_ACTIVITY 1_
Answer these questions using the Sinead O'Brien interview, one answer per line, marked like the questions:
(a) From which city does she speak to DIY?
(b) Which song does the interview call the album's first single?
(c) What background does she say leads her to approach anything as a project?
_ACTIVITY 2_
Please copy the part of the Sinead O'Brien interview starting with "Time After Time: Sinead O'Brien" and going on through "her next project." word for word.

Time After Time: Sinead O'Brien

Interview Time After Time: Sinead O’Brien

On debut album “Time Bend And Break The Bower’, the Irish musician and poet stretches her sound to thrilling new places, and continues her grippingly restless journey.

“When Sinead O’Brien finished her debut album “Time Bend And Break The Bower’, everyone around her - friends, management, her partner - told her to take a break and enjoy the feeling of accomplishment. That’s not quite how she works though.

“It’s the same as not wanting to stop exercising, because why would you?” she says, almost amazed at the idea that anyone could exist without continuing that form of expression. When the debut album was done, the ideas immediately kept flowing, and when DIY speaks to the Irish-born poet and musician from her London home a few weeks ahead of its June release, ideas are already in motion for her next project.

“Even 24 hours off or just one sleep is enough to get perspective on what happened and what you’ve written,” she says. “It’s about keeping yourself on your path.”

This path - a thrillingly restless one that sees Sinead constantly searching for meaning and enlightenment - can be tracked perfectly in her music. Her distinctive and hypnotic spoken-word vocals, that she has introduced over a set of singles and EPs in the past few years, are set on top of instrumentation that usually comprises shuffling drums and rock’n’roll guitars with a blues-y underbelly. It’s music that prioritises exploration and forward movement. Even when she’s hit on a phrase or realisation, she’s already looking for the next discovery.

“I knew that the album was coming at some point, but it was when I wrote the song “GIRLKIND’ that I knew it was definitely beginning,” she remembers, referencing the album’s raucous first single, which adds loose and funky elements to her sound and she sings about “a desperate soul [who] pleas for a pause.”

“There’s more breathing space on an album for the journey of the music,” she notes. “On an EP, you don’t get a huge range of scope, and there’s no room for the ups and downs and dips. Because of my design background, working on “projects’ is how I approach anything. There’s a brief, there’s a timeline, there’s a moodboard - I love to get my teeth into projects and an album is the ultimate project.”

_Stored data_

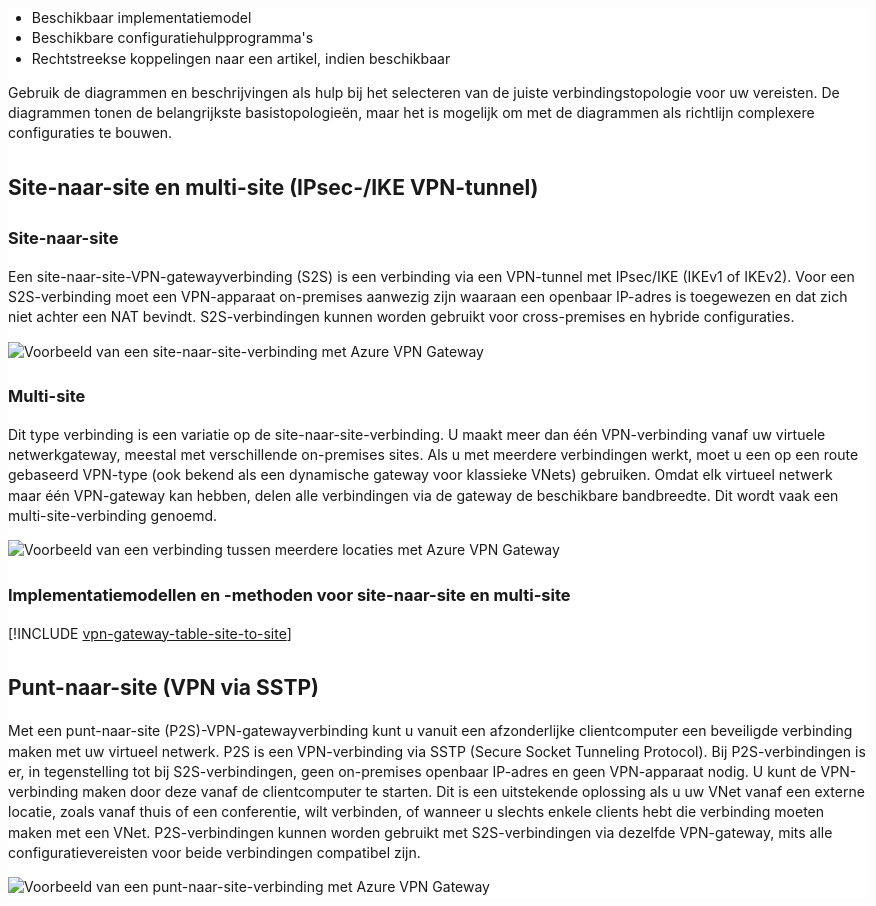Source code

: * Beschikbaar implementatiemodel
* Beschikbare configuratiehulpprogramma's
* Rechtstreekse koppelingen naar een artikel, indien beschikbaar

Gebruik de diagrammen en beschrijvingen als hulp bij het selecteren van de juiste verbindingstopologie voor uw vereisten. De diagrammen tonen de belangrijkste basistopologieën, maar het is mogelijk om met de diagrammen als richtlijn complexere configuraties te bouwen.

## <a name="site-to-site-and-multi-site-ipsecike-vpn-tunnel"></a>Site-naar-site en multi-site (IPsec-/IKE VPN-tunnel)

### <a name="S2S"></a>Site-naar-site

Een site-naar-site-VPN-gatewayverbinding (S2S) is een verbinding via een VPN-tunnel met IPsec/IKE (IKEv1 of IKEv2). Voor een S2S-verbinding moet een VPN-apparaat on-premises aanwezig zijn waaraan een openbaar IP-adres is toegewezen en dat zich niet achter een NAT bevindt. S2S-verbindingen kunnen worden gebruikt voor cross-premises en hybride configuraties.   

![Voorbeeld van een site-naar-site-verbinding met Azure VPN Gateway](./media/vpn-gateway-about-vpngateways/vpngateway-site-to-site-connection-diagram.png)

### <a name="Multi"></a>Multi-site

Dit type verbinding is een variatie op de site-naar-site-verbinding. U maakt meer dan één VPN-verbinding vanaf uw virtuele netwerkgateway, meestal met verschillende on-premises sites. Als u met meerdere verbindingen werkt, moet u een op een route gebaseerd VPN-type (ook bekend als een dynamische gateway voor klassieke VNets) gebruiken. Omdat elk virtueel netwerk maar één VPN-gateway kan hebben, delen alle verbindingen via de gateway de beschikbare bandbreedte. Dit wordt vaak een multi-site-verbinding genoemd.

![Voorbeeld van een verbinding tussen meerdere locaties met Azure VPN Gateway](./media/vpn-gateway-about-vpngateways/vpngateway-multisite-connection-diagram.png)

### <a name="deployment-models-and-methods-for-site-to-site-and-multi-site"></a>Implementatiemodellen en -methoden voor site-naar-site en multi-site

[!INCLUDE [vpn-gateway-table-site-to-site](../../includes/vpn-gateway-table-site-to-site-include.md)]

## <a name="P2S"></a>Punt-naar-site (VPN via SSTP)

Met een punt-naar-site (P2S)-VPN-gatewayverbinding kunt u vanuit een afzonderlijke clientcomputer een beveiligde verbinding maken met uw virtueel netwerk. P2S is een VPN-verbinding via SSTP (Secure Socket Tunneling Protocol). Bij P2S-verbindingen is er, in tegenstelling tot bij S2S-verbindingen, geen on-premises openbaar IP-adres en geen VPN-apparaat nodig. U kunt de VPN-verbinding maken door deze vanaf de clientcomputer te starten. Dit is een uitstekende oplossing als u uw VNet vanaf een externe locatie, zoals vanaf thuis of een conferentie, wilt verbinden, of wanneer u slechts enkele clients hebt die verbinding moeten maken met een VNet. P2S-verbindingen kunnen worden gebruikt met S2S-verbindingen via dezelfde VPN-gateway, mits alle configuratievereisten voor beide verbindingen compatibel zijn.

![Voorbeeld van een punt-naar-site-verbinding met Azure VPN Gateway](./media/vpn-gateway-about-vpngateways/vpngateway-point-to-site-connection-diagram.png)
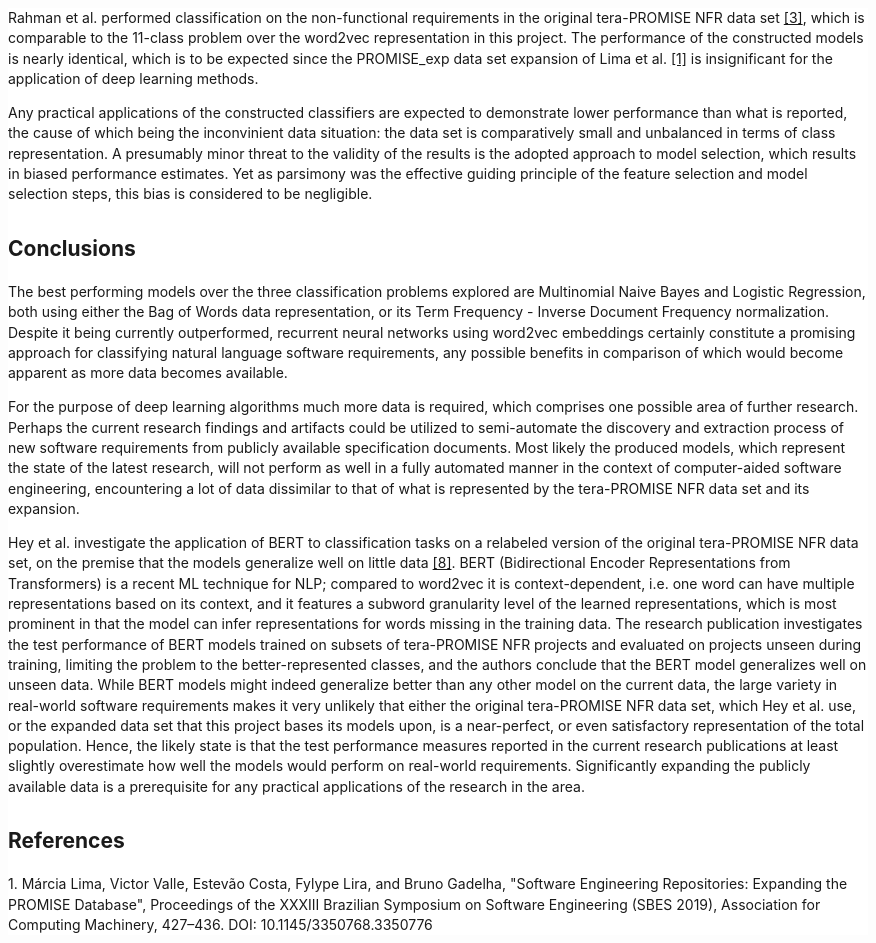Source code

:Rahman et al. performed classification on the non-functional requirements in the original tera-PROMISE NFR data set [\[3\]](#ref-3), which is comparable to the 11-class problem over the word2vec representation in this project. The performance of the constructed models is nearly identical, which is to be expected since the PROMISE_exp data set expansion of Lima et al. [\[1\]](#ref-1) is insignificant for the application of deep learning methods.

Any practical applications of the constructed classifiers are expected to demonstrate lower performance than what is reported, the cause of which being the inconvinient data situation: the data set is comparatively small and unbalanced in terms of class representation. A presumably minor threat to the validity of the results is the adopted approach to model selection, which results in biased performance estimates. Yet as parsimony was the effective guiding principle of the feature selection and model selection steps, this bias is considered to be negligible.

## Conclusions

The best performing models over the three classification problems explored are Multinomial Naive Bayes and Logistic Regression, both using either the Bag of Words data representation, or its Term Frequency - Inverse Document Frequency normalization. Despite it being currently outperformed, recurrent neural networks using word2vec embeddings certainly constitute a promising approach for classifying natural language software requirements, any possible benefits in comparison of which would become apparent as more data becomes available.

For the purpose of deep learning algorithms much more data is required, which comprises one possible area of further research. Perhaps the current research findings and artifacts could be utilized to semi-automate the discovery and extraction process of new software requirements from publicly available specification documents. Most likely the produced models, which represent the state of the latest research, will not perform as well in a fully automated manner in the context of computer-aided software engineering, encountering a lot of data dissimilar to that of what is represented by the tera-PROMISE NFR data set and its expansion.

Hey et al. investigate the application of BERT to classification tasks on a relabeled version of the original tera-PROMISE NFR data set, on the premise that the models generalize well on little data [\[8\]](#ref-8). BERT (Bidirectional Encoder Representations from Transformers) is a recent ML technique for NLP; compared to word2vec it is context-dependent, i.e. one word can have multiple representations based on its context, and it features a subword granularity level of the learned representations, which is most prominent in that the model can infer representations for words missing in the training data. The research publication investigates the test performance of BERT models trained on subsets of tera-PROMISE NFR projects and evaluated on projects unseen during training, limiting the problem to the better-represented classes, and the authors conclude that the BERT model generalizes well on unseen data. While BERT models might indeed generalize better than any other model on the current data, the large variety in real-world software requirements makes it very unlikely that either the original tera-PROMISE NFR data set, which Hey et al. use, or the expanded data set that this project bases its models upon, is a near-perfect, or even satisfactory representation of the total population. Hence, the likely state is that the test performance measures reported in the current research publications at least slightly overestimate how well the models would perform on real-world requirements. Significantly expanding the publicly available data is a prerequisite for any practical applications of the research in the area.

## References

1.<a href="#" id="ref-1"></a> Márcia Lima, Victor Valle, Estevão Costa, Fylype Lira, and Bruno Gadelha, "Software Engineering Repositories: Expanding the PROMISE Database", Proceedings of the XXXIII Brazilian Symposium on Software Engineering (SBES 2019), Association for Computing Machinery, 427–436. DOI: 10.1145/3350768.3350776
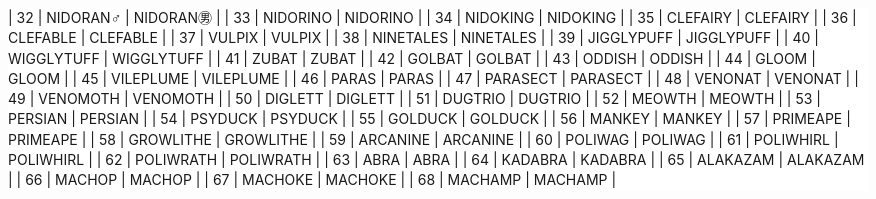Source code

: | 32 | NIDORAN♂ | NIDORAN㊚ |
| 33 | NIDORINO | NIDORINO |
| 34 | NIDOKING | NIDOKING |
| 35 | CLEFAIRY | CLEFAIRY |
| 36 | CLEFABLE | CLEFABLE |
| 37 | VULPIX | VULPIX |
| 38 | NINETALES | NINETALES |
| 39 | JIGGLYPUFF | JIGGLYPUFF |
| 40 | WIGGLYTUFF | WIGGLYTUFF |
| 41 | ZUBAT | ZUBAT |
| 42 | GOLBAT | GOLBAT |
| 43 | ODDISH | ODDISH |
| 44 | GLOOM | GLOOM |
| 45 | VILEPLUME | VILEPLUME |
| 46 | PARAS | PARAS |
| 47 | PARASECT | PARASECT |
| 48 | VENONAT | VENONAT |
| 49 | VENOMOTH | VENOMOTH |
| 50 | DIGLETT | DIGLETT |
| 51 | DUGTRIO | DUGTRIO |
| 52 | MEOWTH | MEOWTH |
| 53 | PERSIAN | PERSIAN |
| 54 | PSYDUCK | PSYDUCK |
| 55 | GOLDUCK | GOLDUCK |
| 56 | MANKEY | MANKEY |
| 57 | PRIMEAPE | PRIMEAPE |
| 58 | GROWLITHE | GROWLITHE |
| 59 | ARCANINE | ARCANINE |
| 60 | POLIWAG | POLIWAG |
| 61 | POLIWHIRL | POLIWHIRL |
| 62 | POLIWRATH | POLIWRATH |
| 63 | ABRA | ABRA |
| 64 | KADABRA | KADABRA |
| 65 | ALAKAZAM | ALAKAZAM |
| 66 | MACHOP | MACHOP |
| 67 | MACHOKE | MACHOKE |
| 68 | MACHAMP | MACHAMP |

_EXERCISE SOLUTION 1_
(a) London
(b) "GIRLKIND"
(c) Her design background

_EXERCISE SOLUTION 2_
Time After Time: Sinead O'Brien

Interview Time After Time: Sinead O’Brien

On debut album “Time Bend And Break The Bower’, the Irish musician and poet stretches her sound to thrilling new places, and continues her grippingly restless journey.

“When Sinead O’Brien finished her debut album “Time Bend And Break The Bower’, everyone around her - friends, management, her partner - told her to take a break and enjoy the feeling of accomplishment. That’s not quite how she works though.

“It’s the same as not wanting to stop exercising, because why would you?” she says, almost amazed at the idea that anyone could exist without continuing that form of expression. When the debut album was done, the ideas immediately kept flowing, and when DIY speaks to the Irish-born poet and musician from her London home a few weeks ahead of its June release, ideas are already in motion for her next project.